** Opening Records for the exercise block **

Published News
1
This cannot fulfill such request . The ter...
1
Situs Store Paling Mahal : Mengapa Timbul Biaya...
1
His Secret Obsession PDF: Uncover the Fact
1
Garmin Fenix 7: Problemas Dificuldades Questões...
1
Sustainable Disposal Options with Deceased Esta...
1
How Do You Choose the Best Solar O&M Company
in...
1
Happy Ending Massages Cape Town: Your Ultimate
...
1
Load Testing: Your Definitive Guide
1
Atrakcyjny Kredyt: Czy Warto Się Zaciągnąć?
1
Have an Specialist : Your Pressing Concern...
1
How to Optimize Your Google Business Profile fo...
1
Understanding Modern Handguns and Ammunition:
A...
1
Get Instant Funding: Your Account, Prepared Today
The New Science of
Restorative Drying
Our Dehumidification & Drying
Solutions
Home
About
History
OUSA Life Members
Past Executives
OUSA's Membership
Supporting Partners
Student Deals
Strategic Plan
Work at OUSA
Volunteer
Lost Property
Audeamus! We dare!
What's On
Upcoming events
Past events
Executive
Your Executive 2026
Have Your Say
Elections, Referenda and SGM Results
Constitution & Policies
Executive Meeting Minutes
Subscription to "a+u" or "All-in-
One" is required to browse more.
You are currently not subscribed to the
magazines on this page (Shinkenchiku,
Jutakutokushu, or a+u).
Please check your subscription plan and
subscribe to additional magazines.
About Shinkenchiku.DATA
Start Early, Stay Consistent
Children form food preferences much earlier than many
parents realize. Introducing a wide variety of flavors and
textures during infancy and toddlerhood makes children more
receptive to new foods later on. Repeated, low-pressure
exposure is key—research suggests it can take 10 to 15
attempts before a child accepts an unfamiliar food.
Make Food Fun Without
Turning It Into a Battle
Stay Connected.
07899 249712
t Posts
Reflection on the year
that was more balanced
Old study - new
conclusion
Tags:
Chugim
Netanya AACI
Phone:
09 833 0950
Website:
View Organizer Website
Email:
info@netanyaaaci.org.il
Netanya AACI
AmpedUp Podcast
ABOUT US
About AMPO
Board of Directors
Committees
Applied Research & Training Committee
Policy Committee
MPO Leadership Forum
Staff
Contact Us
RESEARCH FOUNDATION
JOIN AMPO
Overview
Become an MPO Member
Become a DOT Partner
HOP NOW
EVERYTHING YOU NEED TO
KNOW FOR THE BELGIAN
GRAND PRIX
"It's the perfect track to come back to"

** Closing Records for the exercise block **
** Opening Records for the exercise block **

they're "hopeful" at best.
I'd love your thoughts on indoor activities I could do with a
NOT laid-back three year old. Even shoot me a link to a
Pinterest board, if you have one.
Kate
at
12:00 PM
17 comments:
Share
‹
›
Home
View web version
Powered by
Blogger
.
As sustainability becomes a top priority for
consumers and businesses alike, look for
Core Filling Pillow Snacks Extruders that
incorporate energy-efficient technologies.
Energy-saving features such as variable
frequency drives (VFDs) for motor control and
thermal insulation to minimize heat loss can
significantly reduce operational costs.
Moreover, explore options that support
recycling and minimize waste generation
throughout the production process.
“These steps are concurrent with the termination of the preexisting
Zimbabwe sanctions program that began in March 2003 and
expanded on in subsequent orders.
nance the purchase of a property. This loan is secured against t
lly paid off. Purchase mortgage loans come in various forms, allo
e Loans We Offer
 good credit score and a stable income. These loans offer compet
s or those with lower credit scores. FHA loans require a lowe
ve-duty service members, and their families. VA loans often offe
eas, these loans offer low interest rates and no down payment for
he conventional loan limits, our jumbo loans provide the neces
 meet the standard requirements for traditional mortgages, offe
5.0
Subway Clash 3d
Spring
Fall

** Closing Records for the exercise block **
** Opening Records for the exercise block **

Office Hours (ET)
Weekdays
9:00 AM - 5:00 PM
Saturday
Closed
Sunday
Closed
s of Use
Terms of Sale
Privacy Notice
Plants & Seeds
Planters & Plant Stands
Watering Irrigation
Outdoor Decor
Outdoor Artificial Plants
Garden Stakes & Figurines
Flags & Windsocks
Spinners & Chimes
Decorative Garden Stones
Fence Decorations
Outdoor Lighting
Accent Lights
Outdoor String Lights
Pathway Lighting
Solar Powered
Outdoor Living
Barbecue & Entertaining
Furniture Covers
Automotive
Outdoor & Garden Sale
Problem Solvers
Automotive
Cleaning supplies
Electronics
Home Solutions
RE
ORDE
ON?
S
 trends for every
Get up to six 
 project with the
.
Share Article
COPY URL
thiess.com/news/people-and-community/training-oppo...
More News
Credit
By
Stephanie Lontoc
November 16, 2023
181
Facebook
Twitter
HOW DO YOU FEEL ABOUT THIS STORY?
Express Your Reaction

** Closing Records for the exercise block **

Task description:
Transcribe the records above exactly, beginning at the line that contains "Constitution & Policies" and ending with the line that contains "the perfect track", both included, and nothing else.

Solved problem:
Constitution & Policies
Executive Meeting Minutes
Subscription to "a+u" or "All-in-
One" is required to browse more.
You are currently not subscribed to the
magazines on this page (Shinkenchiku,
Jutakutokushu, or a+u).
Please check your subscription plan and
subscribe to additional magazines.
About Shinkenchiku.DATA
Start Early, Stay Consistent
Children form food preferences much earlier than many
parents realize. Introducing a wide variety of flavors and
textures during infancy and toddlerhood makes children more
receptive to new foods later on. Repeated, low-pressure
exposure is key—research suggests it can take 10 to 15
attempts before a child accepts an unfamiliar food.
Make Food Fun Without
Turning It Into a Battle
Stay Connected.
07899 249712
t Posts
Reflection on the year
that was more balanced
Old study - new
conclusion
Tags:
Chugim
Netanya AACI
Phone:
09 833 0950
Website:
View Organizer Website
Email:
info@netanyaaaci.org.il
Netanya AACI
AmpedUp Podcast
ABOUT US
About AMPO
Board of Directors
Committees
Applied Research & Training Committee
Policy Committee
MPO Leadership Forum
Staff
Contact Us
RESEARCH FOUNDATION
JOIN AMPO
Overview
Become an MPO Member
Become a DOT Partner
HOP NOW
EVERYTHING YOU NEED TO
KNOW FOR THE BELGIAN
GRAND PRIX
"It's the perfect track to come back to"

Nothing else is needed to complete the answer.